Stocks generally performed very well and high-quality bond returns were lackluster. The large developing markets of China , India , Brazil and Russia provided stellar returns as they continued to attract investment capital from the developed economies. On the other hand, the oil-based markets in the Mid-East lost significant capital as energy prices stabilized.
On the domestic front, 2006 was the year of turnarounds and cyclical companies. Telecommunications was the best performing sector increasing over 30%. GM, even though it continues to hemorrhage cash, returned 64% and was the best performing company within the Dow Jones Industrial Average.
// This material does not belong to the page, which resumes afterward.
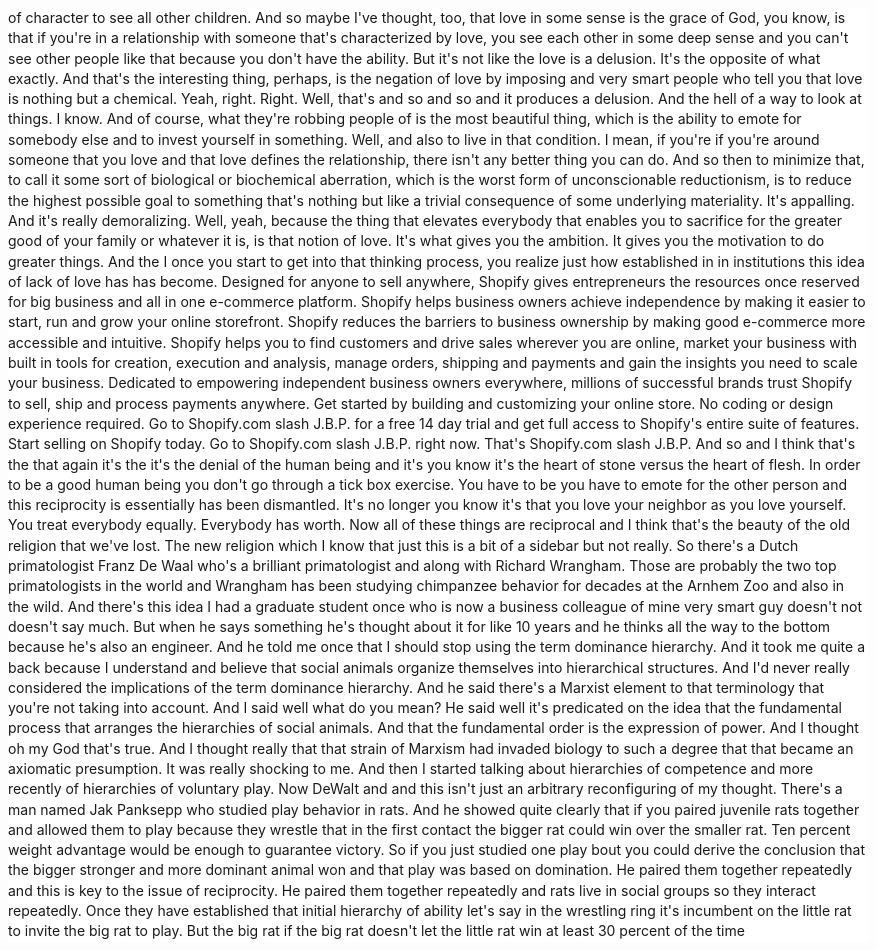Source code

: of character to see all other children. And so maybe I've thought, too, that love in some sense is the grace of God, you know, is that if you're in a relationship with someone that's characterized by love, you see each other in some deep sense and you can't see other people like that because you don't have the ability. But it's not like the love is a delusion. It's the opposite of what exactly. And that's the interesting thing, perhaps, is the negation of love by imposing and very smart people who tell you that love is nothing but a chemical. Yeah, right. Right. Well, that's and so and so and it produces a delusion. And the hell of a way to look at things. I know. And of course, what they're robbing people of is the most beautiful thing, which is the ability to emote for somebody else and to invest yourself in something. Well, and also to live in that condition. I mean, if you're if you're around someone that you love and that love defines the relationship, there isn't any better thing you can do. And so then to minimize that, to call it some sort of biological or biochemical aberration, which is the worst form of unconscionable reductionism, is to reduce the highest possible goal to something that's nothing but like a trivial consequence of some underlying materiality. It's appalling. And it's really demoralizing. Well, yeah, because the thing that elevates everybody that enables you to sacrifice for the greater good of your family or whatever it is, is that notion of love. It's what gives you the ambition. It gives you the motivation to do greater things. And the I once you start to get into that thinking process, you realize just how established in in institutions this idea of lack of love has has become. Designed for anyone to sell anywhere, Shopify gives entrepreneurs the resources once reserved for big business and all in one e-commerce platform. Shopify helps business owners achieve independence by making it easier to start, run and grow your online storefront. Shopify reduces the barriers to business ownership by making good e-commerce more accessible and intuitive. Shopify helps you to find customers and drive sales wherever you are online, market your business with built in tools for creation, execution and analysis, manage orders, shipping and payments and gain the insights you need to scale your business. Dedicated to empowering independent business owners everywhere, millions of successful brands trust Shopify to sell, ship and process payments anywhere. Get started by building and customizing your online store. No coding or design experience required. Go to Shopify.com slash J.B.P. for a free 14 day trial and get full access to Shopify's entire suite of features. Start selling on Shopify today. Go to Shopify.com slash J.B.P. right now. That's Shopify.com slash J.B.P. And so and I think that's the that again it's the it's the denial of the human being and it's you know it's the heart of stone versus the heart of flesh. In order to be a good human being you don't go through a tick box exercise. You have to be you have to emote for the other person and this reciprocity is essentially has been dismantled. It's no longer you know it's that you love your neighbor as you love yourself. You treat everybody equally. Everybody has worth. Now all of these things are reciprocal and I think that's the beauty of the old religion that we've lost. The new religion which I know that just this is a bit of a sidebar but not really. So there's a Dutch primatologist Franz De Waal who's a brilliant primatologist and along with Richard Wrangham. Those are probably the two top primatologists in the world and Wrangham has been studying chimpanzee behavior for decades at the Arnhem Zoo and also in the wild. And there's this idea I had a graduate student once who is now a business colleague of mine very smart guy doesn't not doesn't say much. But when he says something he's thought about it for like 10 years and he thinks all the way to the bottom because he's also an engineer. And he told me once that I should stop using the term dominance hierarchy. And it took me quite a back because I understand and believe that social animals organize themselves into hierarchical structures. And I'd never really considered the implications of the term dominance hierarchy. And he said there's a Marxist element to that terminology that you're not taking into account. And I said well what do you mean? He said well it's predicated on the idea that the fundamental process that arranges the hierarchies of social animals. And that the fundamental order is the expression of power. And I thought oh my God that's true. And I thought really that that strain of Marxism had invaded biology to such a degree that that became an axiomatic presumption. It was really shocking to me. And then I started talking about hierarchies of competence and more recently of hierarchies of voluntary play. Now DeWalt and and this isn't just an arbitrary reconfiguring of my thought. There's a man named Jak Panksepp who studied play behavior in rats. And he showed quite clearly that if you paired juvenile rats together and allowed them to play because they wrestle that in the first contact the bigger rat could win over the smaller rat. Ten percent weight advantage would be enough to guarantee victory. So if you just studied one play bout you could derive the conclusion that the bigger stronger and more dominant animal won and that play was based on domination. He paired them together repeatedly and this is key to the issue of reciprocity. He paired them together repeatedly and rats live in social groups so they interact repeatedly. Once they have established that initial hierarchy of ability let's say in the wrestling ring it's incumbent on the little rat to invite the big rat to play. But the big rat if the big rat doesn't let the little rat win at least 30 percent of the time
We do not believe these sectors of the market will provide sustained growth since high capital expenditures and competitive pressures will deter future gains.
The consensus view for 2007 is that the economy will continue to grow at a slower pace early in the year, but will accelerate in the second half as residential housing construction and sales rebound. We believe the housing market will stay weak longer than expected. Housing price increases were so strong for so long that the market is in need of a more significant correction. Six years ago, a majority of market strategists opined that the technology sell-off would end as 2000 came to a close and that the NASDAQ would begin increasing again in 2001. However, the market excesses were so substantial that technology stocks continued to decline for two more years until the last bulls capitulated in late 2002. Similarly, we expect housing inventories to stay high and prices to remain depressed longer than expected. The slump could become severe if mortgage rates rise above these still historically low levels.
We view stocks as fairly valued, but expect corporate profit growth to slow. Compensation expenses will most likely increase due to the tight labor markets with 4.5% unemployment.
The huge amount of liquidity surging around the world may also support stock market levels. Global mergers and acquisitions during 2006 were valued at over $3.8 trillion which is 38% more than during 2005. Private equity investments represented 20% of this volume and these firms are interested in buying larger and larger public companies. Corporate balance sheets are also very strong and should support a favorable market for mergers and acquisitions. Finally, foreign capital usually comes to the US markets after double digit (pre-currency) market gains.